Since the estimate of β corresponding to the material on p. 94 of E&T is a function of the zt, to use bootstrapping to make inferences pertaining to β, we need to generate bootstrap samples from which replicates of the estimate of β can be obtained. Since the Zt are not iid random variables, the replicates have to be obtained differently than usual. It can be noted that the disturbance terms of (8.15) and (8.16) are iid random variables. If we had the observed disturbances, we could resample those in the usual way to create bootstrap samples of disturbances, and then from those create samples of zt values using (8.15) with the estimate of β (based on the original data) taking the place of β (which is unknown). Since we don't have the observed disturbances, we can use the approximate disturbances given by (8.23) instead. (Note: To obtain the zt values to use with (8.23), we can use (8.19).) Once the approximate disturbances are obtained, we can resample them in the usual way to obtain bootstrap samples, and from these bootstrap samples, the estimate of β, and the value of z1 obtained from the original data using (8.19), we can obtain samples of zt* values from which the desired replicates can be obtained (using the simple formula that I'll derive in class). This R code can be used to obtain bootstrap time series (as decribed above, and on pp. 95-96 of E&T) from the lutenizing hormone data given on p. 92 of E&T, and from the bootstrap times series obtain an estimated standard error (of the estimoator of β) to compare with the one given on p. 97 of E&T. (Notes: (1) Since the random numbers produced by my code may be different from thoses used by E&T, we shouldn't expect the estimated standard error to exactly match the value of 0.116 given near the top of p. 97 of E&T. (2) On p. 92 (just above the start of Sec. 8.5), E&T suggest that some care in progamming may improve the efficiency of creating the desired bootstrap data, and Problem 8.6 on p. 104 pertains to this issue with regard to the lutenizing hormone time series analysis. Note in my R code how I use the columns of the matrix of bootstrap samples of the approximate disturbances to recursively create all of the bootstrap times series zt* values with a single loop as opposed to using a loop for each of the bootstrap samples. (3) Here are the lutenizing hormone levels from Table 8.1 on p. 92 of E&T.)

In class I'm not going to cover the material on pp. 97-98 of E&T pertaining to the second-order autoregressive model.

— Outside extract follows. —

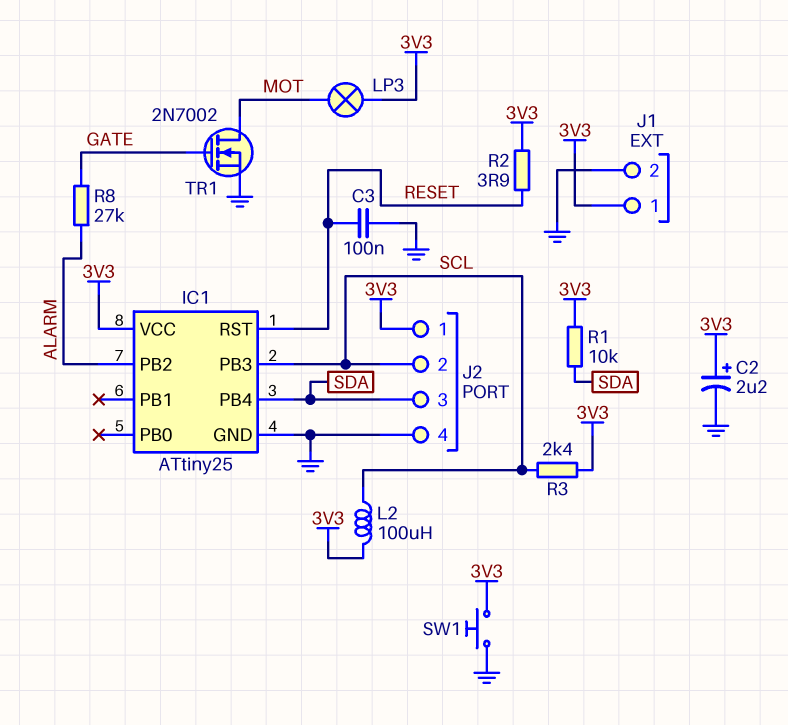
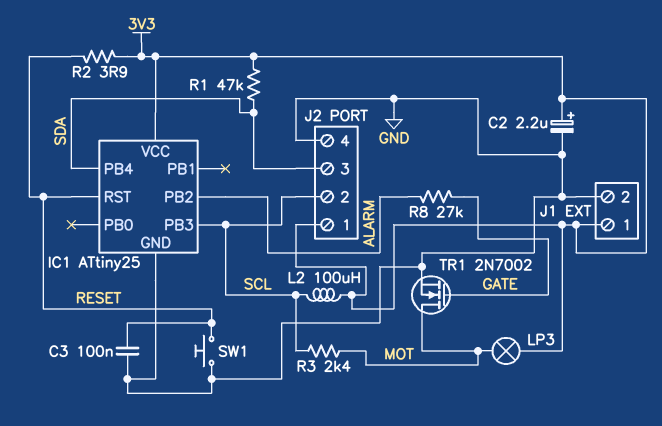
R1: 10k (3V3, SDA) -> 47k (3V3, SDA)
R3: 2.4k (3V3, SCL) -> 2.4k (MOT, SCL)
SW1: button (3V3, GND) -> button (GND, RESET)

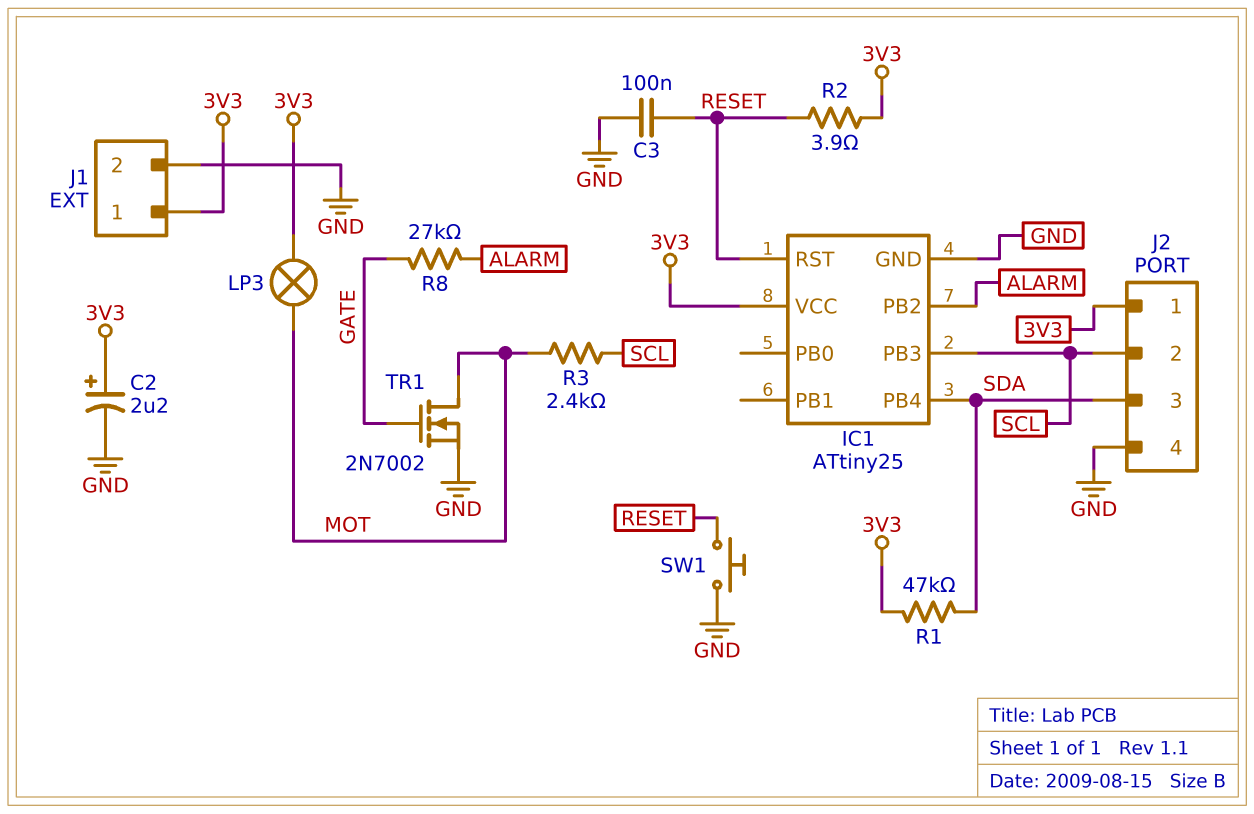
L2: 100uH (3V3, SCL) -> none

Sec. 8.6 of E&T pertains to another way to use bootstrapping with time series data. Rather than assume a model that may not be correct (as was done in Sec. 8.5), here bootstrap time series are obtained in a manner more similar to the simple method used for single samples from iid random variables. Blocks of l consecutive observations each are drawn from the original data to create the bootstrap time series. (Note: We need not restrict ourselves from drawing blocks created by dividing the original data up into nonoverlapping contiguous segments of length l. Rather, all possible sets of l consecutive observations are candidates for being drawn.) By creating the bootstrap time series this way, one isn't relying on a model which may be incorrect, and some of the correlation present in the original time series is retained in the bootstrap time series. However, the original correlation is not retained where the blocks are joined.

It's not clear how the value of l should be chosen. If l is set to be 1, then the time series created by bootstrapping will consist of independent observations and may be little like the original time series. If a rather large value is used for l, then the bootstrap times series will be quite similar to the original time series --- but maybe too similar to one another to be used to obtain replicates which can be used to model the true sampling distribution of the statistic of interest. (One would expect the estimated standard error to decrease as l is increased --- it's just not clear how to choose l in order to get the best estimate of the desired standard error.)

In this section of E&T, they use this moving blocks method to create bootstrap time series, but then assume an AR(1) model is appropriate and estimate the standard error of the estimator of β. This R code can be used to obtain bootstrap time series of the lutenizing hormone data using moving blocks, and estimate the standard error of the estimator of β.